"""

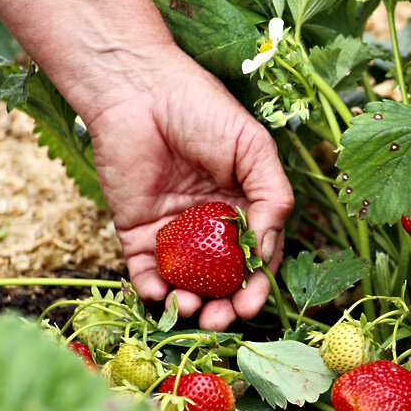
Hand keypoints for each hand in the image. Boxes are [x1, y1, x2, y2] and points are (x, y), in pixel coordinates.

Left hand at [82, 43, 293, 330]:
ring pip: (188, 283)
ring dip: (192, 304)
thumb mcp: (254, 149)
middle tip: (222, 320)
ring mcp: (176, 232)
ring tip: (193, 311)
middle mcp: (214, 225)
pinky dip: (153, 291)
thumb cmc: (203, 110)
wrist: (139, 90)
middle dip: (225, 305)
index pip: (258, 258)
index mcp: (247, 206)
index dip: (258, 285)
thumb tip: (269, 250)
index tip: (253, 304)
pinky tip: (163, 297)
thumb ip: (273, 197)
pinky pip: (146, 272)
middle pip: (224, 279)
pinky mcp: (136, 232)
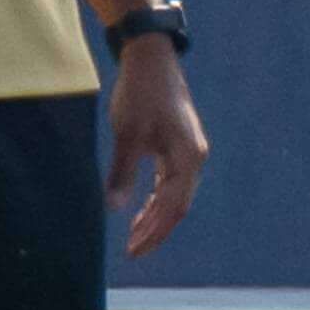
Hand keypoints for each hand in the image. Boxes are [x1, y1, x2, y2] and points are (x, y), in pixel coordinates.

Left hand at [105, 37, 207, 256]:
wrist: (151, 59)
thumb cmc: (140, 93)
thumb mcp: (128, 134)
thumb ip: (123, 173)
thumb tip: (115, 210)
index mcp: (188, 157)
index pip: (174, 206)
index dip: (155, 231)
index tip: (134, 251)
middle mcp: (195, 157)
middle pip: (178, 205)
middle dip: (156, 229)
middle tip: (133, 251)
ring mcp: (189, 152)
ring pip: (175, 195)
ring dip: (156, 216)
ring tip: (134, 236)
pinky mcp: (179, 145)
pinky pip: (171, 181)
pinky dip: (157, 198)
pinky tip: (141, 209)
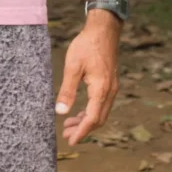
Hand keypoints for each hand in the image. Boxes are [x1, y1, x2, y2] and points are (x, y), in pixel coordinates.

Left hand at [55, 12, 120, 144]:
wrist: (103, 30)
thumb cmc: (87, 45)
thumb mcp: (72, 67)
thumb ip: (67, 90)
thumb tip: (60, 112)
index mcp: (101, 90)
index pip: (92, 118)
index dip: (81, 132)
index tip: (70, 140)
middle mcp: (109, 92)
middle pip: (98, 119)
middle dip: (82, 129)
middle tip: (66, 135)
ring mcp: (111, 88)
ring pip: (100, 112)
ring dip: (85, 120)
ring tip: (69, 124)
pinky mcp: (109, 83)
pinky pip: (101, 104)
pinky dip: (90, 111)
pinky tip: (79, 110)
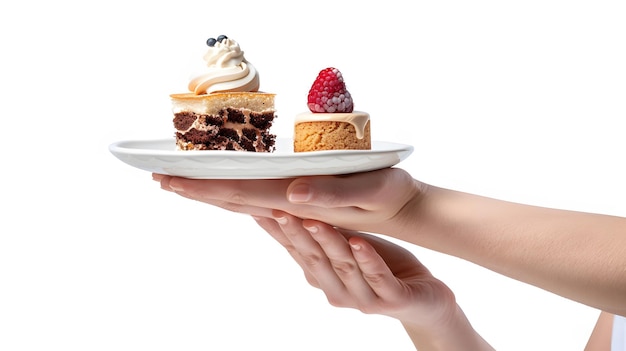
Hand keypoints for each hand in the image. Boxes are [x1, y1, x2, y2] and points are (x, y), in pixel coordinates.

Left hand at [153, 168, 423, 237]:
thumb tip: (290, 195)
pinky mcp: (306, 204)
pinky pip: (261, 199)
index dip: (203, 187)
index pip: (240, 194)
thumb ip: (332, 194)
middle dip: (196, 189)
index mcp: (299, 203)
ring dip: (212, 191)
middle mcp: (291, 208)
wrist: (407, 212)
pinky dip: (238, 192)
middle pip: (233, 198)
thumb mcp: (371, 190)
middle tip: (160, 178)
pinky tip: (231, 191)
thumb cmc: (391, 196)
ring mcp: (297, 208)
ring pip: (244, 200)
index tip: (169, 180)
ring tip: (186, 183)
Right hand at [253, 211, 493, 349]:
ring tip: (316, 221)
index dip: (277, 232)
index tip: (257, 209)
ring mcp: (363, 297)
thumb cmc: (382, 267)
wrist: (425, 299)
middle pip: (314, 259)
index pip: (295, 252)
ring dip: (329, 243)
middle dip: (296, 234)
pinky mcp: (391, 300)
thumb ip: (324, 235)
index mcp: (323, 277)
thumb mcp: (348, 246)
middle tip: (279, 211)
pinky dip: (368, 260)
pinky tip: (361, 242)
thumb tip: (290, 205)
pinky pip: (378, 278)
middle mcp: (337, 290)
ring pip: (343, 266)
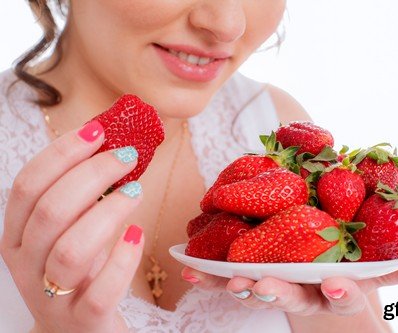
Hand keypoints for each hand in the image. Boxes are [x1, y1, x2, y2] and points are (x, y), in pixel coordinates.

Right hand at [0, 121, 143, 332]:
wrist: (76, 332)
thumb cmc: (78, 271)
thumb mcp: (67, 231)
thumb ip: (79, 197)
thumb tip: (112, 146)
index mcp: (15, 236)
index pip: (27, 186)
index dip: (61, 153)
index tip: (98, 130)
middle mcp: (25, 265)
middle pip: (50, 211)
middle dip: (92, 175)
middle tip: (127, 156)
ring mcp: (51, 296)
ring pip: (72, 249)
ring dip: (107, 212)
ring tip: (136, 192)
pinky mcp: (82, 321)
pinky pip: (101, 291)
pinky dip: (123, 259)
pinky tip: (137, 234)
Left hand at [181, 241, 397, 316]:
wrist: (323, 285)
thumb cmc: (352, 275)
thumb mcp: (382, 272)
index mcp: (337, 290)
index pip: (342, 296)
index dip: (341, 292)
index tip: (336, 284)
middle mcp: (306, 293)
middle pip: (292, 298)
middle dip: (278, 293)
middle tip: (263, 287)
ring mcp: (280, 287)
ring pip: (259, 291)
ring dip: (241, 286)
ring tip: (227, 279)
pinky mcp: (255, 279)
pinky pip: (230, 279)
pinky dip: (210, 275)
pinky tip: (189, 266)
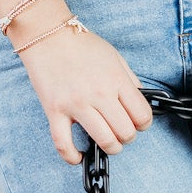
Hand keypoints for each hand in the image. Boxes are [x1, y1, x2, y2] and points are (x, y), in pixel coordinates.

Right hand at [14, 16, 153, 164]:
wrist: (47, 36)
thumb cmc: (81, 45)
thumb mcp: (115, 57)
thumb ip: (129, 80)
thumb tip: (140, 101)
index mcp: (116, 80)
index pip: (142, 115)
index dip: (144, 124)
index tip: (138, 123)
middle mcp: (99, 94)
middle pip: (126, 132)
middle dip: (128, 136)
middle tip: (122, 131)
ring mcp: (76, 104)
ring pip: (104, 141)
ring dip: (110, 147)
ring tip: (108, 142)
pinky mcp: (54, 111)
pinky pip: (63, 143)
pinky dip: (72, 156)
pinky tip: (79, 157)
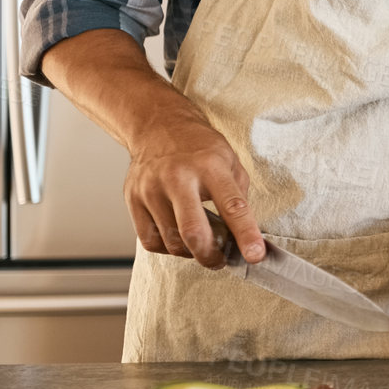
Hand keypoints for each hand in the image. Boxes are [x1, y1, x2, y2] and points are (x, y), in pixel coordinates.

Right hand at [124, 107, 261, 268]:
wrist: (159, 126)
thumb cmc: (199, 148)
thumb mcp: (230, 162)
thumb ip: (238, 196)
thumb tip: (245, 235)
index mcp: (210, 166)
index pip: (233, 206)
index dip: (246, 235)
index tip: (255, 255)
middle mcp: (178, 178)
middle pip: (193, 231)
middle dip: (210, 256)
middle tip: (221, 261)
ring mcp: (151, 189)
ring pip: (171, 241)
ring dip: (190, 253)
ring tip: (201, 245)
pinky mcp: (132, 199)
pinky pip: (150, 240)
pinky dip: (168, 248)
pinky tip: (178, 239)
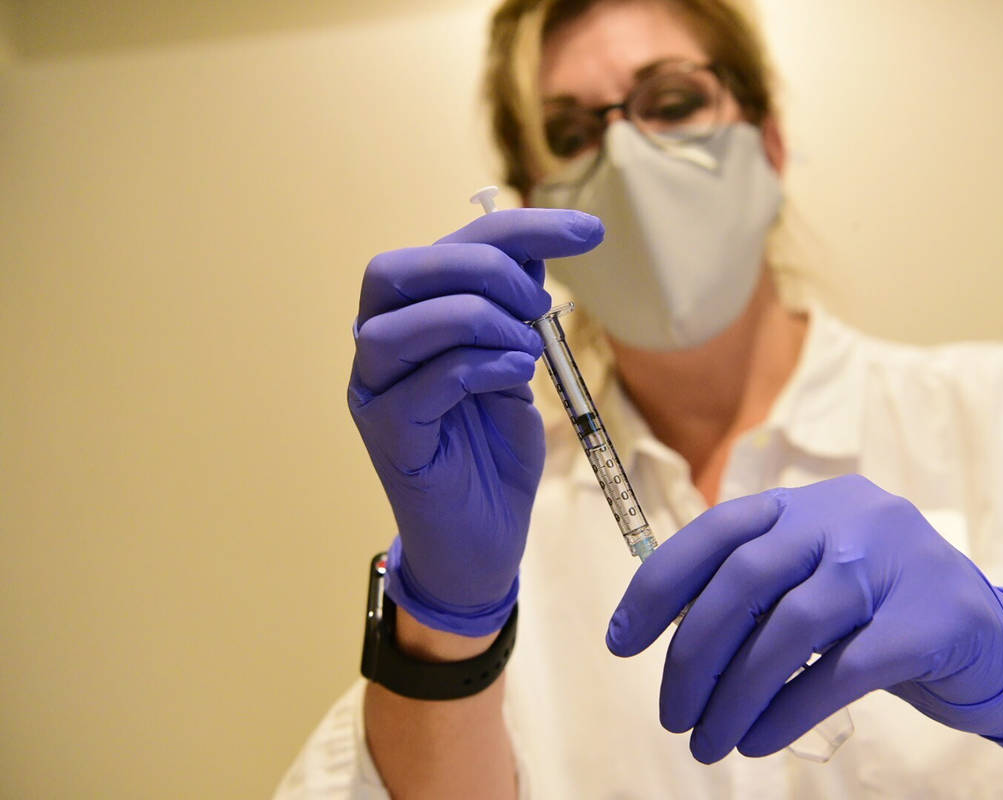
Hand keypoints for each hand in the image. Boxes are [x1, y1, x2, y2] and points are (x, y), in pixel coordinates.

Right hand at [349, 208, 603, 635]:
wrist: (483, 541)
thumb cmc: (494, 453)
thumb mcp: (514, 366)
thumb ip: (513, 314)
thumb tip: (533, 254)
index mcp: (410, 319)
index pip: (450, 247)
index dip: (519, 227)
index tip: (590, 232)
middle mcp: (378, 348)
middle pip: (399, 269)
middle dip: (482, 268)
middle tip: (539, 303)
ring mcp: (374, 392)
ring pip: (401, 323)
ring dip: (478, 319)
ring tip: (526, 348)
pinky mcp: (388, 436)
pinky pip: (425, 381)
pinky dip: (479, 366)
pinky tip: (516, 376)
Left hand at [606, 474, 1002, 761]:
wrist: (997, 645)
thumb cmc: (881, 616)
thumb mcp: (816, 581)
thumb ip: (757, 589)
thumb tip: (670, 635)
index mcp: (808, 503)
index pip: (716, 531)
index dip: (659, 587)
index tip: (621, 644)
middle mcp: (849, 517)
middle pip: (746, 579)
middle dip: (694, 654)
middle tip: (670, 714)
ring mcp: (896, 562)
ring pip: (791, 628)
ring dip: (735, 694)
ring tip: (707, 742)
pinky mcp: (933, 619)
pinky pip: (843, 670)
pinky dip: (789, 710)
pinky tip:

"""

◆ **Task statement**
What's needed is every record restated exactly, pictures excluded.

◆ **Solution for this task**
Hand keypoints for each hand in the image. Boxes are [x1, y1, x2, y2] and points are (x, y), in pixel coordinates.

Left hand at [82, 43, 293, 330]:
ring pip: (188, 283)
ring dip: (192, 304)
thumb mcp: (254, 149)
middle tip: (222, 320)
ring mcp: (176, 232)
ring tip: (193, 311)
middle mcp: (214, 225)
pinky dip: (153, 291)
thumb cmc: (203, 110)
wrist: (139, 90)
middle dip: (225, 305)
index pip: (258, 258)
index mcp: (247, 206)
index dip: (258, 285)
thumb tip: (269, 250)
index tip: (253, 304)
pinky tip: (163, 297)
thumb ip: (273, 197)
pinky pip: (146, 272)
middle pip: (224, 279)
pinky mcp: (136, 232)
Hand keypoints for each hand in the image. Boxes are [x1, y1, x2, y2] and points are (x, y), in pixel coordinates.

Left hand at [105, 37, 207, 256]:
wrist: (151, 59)
thumb cmc: (140, 93)
thumb mcp: (128, 134)
thumb ip: (123, 173)
thumb tip: (115, 210)
index mcp: (188, 157)
index pip: (174, 206)
index dip: (155, 231)
index tip: (134, 251)
middle mcp: (195, 157)
middle pip: (178, 205)
middle dip: (156, 229)
middle tip: (133, 251)
ring mcp: (189, 152)
ring pip: (175, 195)
ring dip: (156, 216)
ring tip: (134, 236)
pinky mcp: (179, 145)
pinky pip: (171, 181)
pinky dip: (157, 198)
pinky tip: (141, 209)
Hand keypoints for each hand in the image. Boxes are [x1, y1, x2, y2] and points are (x, y), in pixel coordinates.

Left hand at [55, 12, 120, 144]:
wrist: (103, 30)
thumb cmc: (87, 45)
thumb mcp: (72, 67)
thumb ip: (67, 90)
thumb tip: (60, 112)
index mcp: (101, 90)
index pip: (92, 118)
index dip: (81, 132)
index tip: (70, 140)
middle mcp: (109, 92)
middle pip: (98, 119)
middle dip: (82, 129)
middle tip: (66, 135)
ring mcp: (111, 88)
ring pip: (100, 112)
ring dip: (85, 120)
ring tip: (69, 124)
pinky mcp: (109, 83)
pinky pip: (101, 104)
pinky dip: (90, 111)
pinky tip: (79, 110)
Hand keypoints for each hand in the image. Boxes are [x1, y1, x2, y2] and points are (x, y), in pixel coordinates.

Left hand at [153, 168, 423, 237]:
thumb tip: (290, 195)
pinky mcp: (306, 204)
pinky pip: (261, 199)
index dip: (203, 187)
index pip: (240, 194)
thumb ip: (332, 194)
middle dip: (196, 189)
index mcp: (299, 203)
ring dip: (212, 191)
middle mcp: (291, 208)
wrist: (407, 212)
pinky dip: (238, 192)
middle pip: (233, 198)
thumb mcp: (371, 190)
middle tip: (160, 178)
pinky tip: (231, 191)
thumb cmc: (391, 196)
ring mcp: (297, 208)
ring pip: (244, 200)
index tip: (169, 180)
ring tip: (186, 183)
Right hand at [253, 211, 493, 349]:
ring tip: (316, 221)
index dip: (277, 232)
index tip: (257, 209)
ring mcp: (363, 297)
thumb cmc: (382, 267)
wrist: (425, 299)
middle pip: (314, 259)
index pip: (295, 252)
ring dip: (329, 243)
middle dip: (296, 234)
pinky mcp: (391, 300)
thumb ip: (324, 235)
index mcp: (323, 277)
thumb mcp: (348, 246)
middle tip: (279, 211)
pinky dip: (368, 260)
pinky tip: (361, 242)
thumb tip: (290, 205)
pinky pip: (378, 278)
middle mcp: (337, 290)
ring pip: (343, 266)
Hand keypoints for each hand in the image. Boxes are [x1, y1, x2, y2] and points are (x, y), in pixel coordinates.

Right hand at [0, 121, 143, 332]:
wrist: (76, 332)
thumb cmc: (78, 271)
thumb mcp: (67, 231)
thumb ip: (79, 197)
thumb tip: (112, 146)
index mcp: (15, 236)
index pip: (27, 186)
index dip: (61, 153)
index tip: (98, 130)
middle mcp: (25, 265)
middle pip: (50, 211)
middle dip: (92, 175)
middle tip: (127, 156)
ring mcp: (51, 296)
ring pip: (72, 249)
ring dip: (107, 212)
ring tip: (136, 192)
pinky mcp: (82, 321)
pinky pip: (101, 291)
pinky dip: (123, 259)
pinky tip: (137, 234)
Left hand at [181, 241, 397, 316]:
wrist: (323, 285)
thumb cmc: (352, 275)
thumb mcp: (382, 272)
index mcp: (337, 290)
index pip: (342, 296)
index dip: (341, 292)
index tip: (336, 284)
middle mcp: (306, 293)
middle pip: (292, 298)
middle dip: (278, 293)
middle tip: (263, 287)
ring mcp: (280, 287)
ring pip: (259, 291)
ring dip: (241, 286)
ring tip: (227, 279)
pinky mcp: (255, 279)
pinky pip: (230, 279)
pinky dip: (210, 275)
pinky tip: (189, 266)
Hand keypoints for each hand in the image. Boxes are [x1, y1, x2, y2] and points are (x, y), in pixel coordinates.

Right hand at [14, 16, 153, 164]:
wrist: (47, 36)
thumb cmc: (81, 45)
thumb mcp: (115, 57)
thumb ip: (129, 80)
thumb tip: (140, 101)
index mcp: (116, 80)
index pip: (142, 115)
index dip: (144, 124)
index tip: (138, 123)
middle mcp: (99, 94)
middle pip: (126, 132)
middle dip: (128, 136)
middle tip: (122, 131)
ring mcp: (76, 104)
ring pip: (104, 141)
ring dip: (110, 147)
ring tip: (108, 142)
pinky mcp: (54, 111)
pinky pip: (63, 143)
pinky dip: (72, 156)
pinky tip: (79, 157)
Hand keypoints for each hand in the image. Boxes are [x1, y1, x2, y2] and points are (x, y), in pixel coordinates.

Right hand at [124, 107, 261, 268]:
wrist: (159, 126)
thumb cmc: (199, 148)
thumb mcp: (230, 162)
thumb ip: (238, 196)
thumb tip: (245, 235)
index mcp: (210, 166)
index pip: (233, 206)
index dip: (246, 235)
index tip: (255, 255)
middle mcp: (178, 178)
middle pip: (193, 231)
middle dip: (210, 256)
middle tip: (221, 261)
ring mcp: (151, 189)
ring pip: (171, 241)
ring dip: (190, 253)
ring tip: (201, 245)
pinky mcp: (132, 199)
pinky pip: (150, 240)
pinky dip: (168, 248)
pinky tip: (178, 239)
Hand keypoints for each hand in the image. Boxes are [x1, y1, x2, y2] and points are (x, y), in pixel coordinates.

Right hand at [349, 208, 603, 635]:
wrist: (483, 541)
thumb cmc: (494, 453)
thumb mcp: (514, 366)
thumb ip: (513, 314)
thumb tip: (533, 254)
index mcp: (410, 319)
index pip: (450, 247)
index dip: (519, 227)
index tip: (590, 232)
middle mcp: (378, 348)
middle pip: (399, 269)
middle dip: (482, 268)
middle tip: (539, 303)
ring mcp: (374, 392)
ring pip: (401, 323)
ring dip: (478, 319)
ring tip: (526, 348)
pinky mcp: (388, 436)
pinky pip: (425, 381)
pinky dip: (479, 366)
pinky tip: (516, 376)
Left hand at [606, 474, 1002, 761]:
wrist: (997, 645)
thumb cmc: (881, 616)
thumb mcp: (816, 581)
thumb ip: (757, 589)
thumb tip: (670, 635)
index mcp: (808, 503)
index pip: (716, 531)
index dip: (659, 587)
index tip: (621, 644)
middle mcp: (849, 517)
middle pip: (746, 579)
middle dip: (694, 654)
middle tip: (670, 714)
ring mcp: (896, 562)
ring pip: (791, 628)
ring dip: (735, 694)
ring tip: (707, 742)
pinky mcp: (933, 619)
pinky pip: (843, 670)
pinky dip: (789, 710)
pinky tip:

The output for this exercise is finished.